In this assignment, we have implemented five versions of heat distribution simulation by MPI, CUDA, Open MP, and Pthread. All these implementations work well and our comparison test validated this. The speedup by CUDA is good according to the test results.

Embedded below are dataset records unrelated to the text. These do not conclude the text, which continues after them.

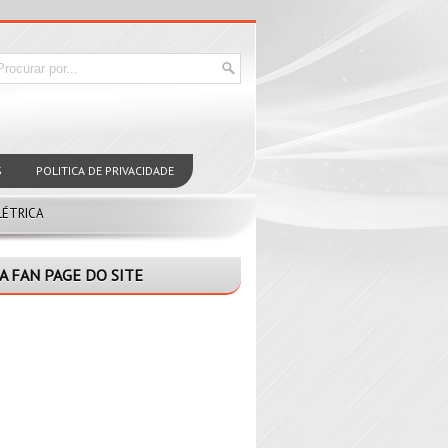
S
POLITICA DE PRIVACIDADE
LÉTRICA
A FAN PAGE DO SITE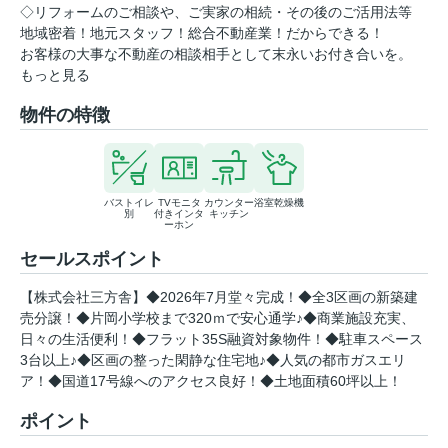
◇リフォームのご相談や、ご実家の相続・その後のご活用法等
地域密着！地元スタッフ！総合不動産業！だからできる！
お客様の大事な不動産の相談相手として末永いお付き合いを。
もっと見る
物件の特徴
バストイレ
TVモニタ
カウンター
浴室乾燥機
別
付きインタ
キッチン
ーホン
セールスポイント
【株式会社三方舎】◆2026年7月堂々完成！◆全3区画の新築建
売分譲！◆片岡小学校まで320ｍで安心通学♪◆商業施設充実、
日々の生活便利！◆フラット35S融資対象物件！◆駐車スペース
3台以上♪◆区画の整った閑静な住宅地♪◆人気の都市ガスエリ
ア！◆国道17号線へのアクセス良好！◆土地面積60坪以上！
ポイント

As for the Pthread and open MP implementation, we performed some experiments and found the Pthread implementation better for small data size while the open MP implementation better for large data size. The reason for that may be the open MP scheduler mechanism. As for the MPI and hybrid implementation (open MP + MPI), the pure MPI version is better. The possible reason is that, MPI guarantees better locality, and its local communication method (memory copy for MPI, shared memory for open MP) is better.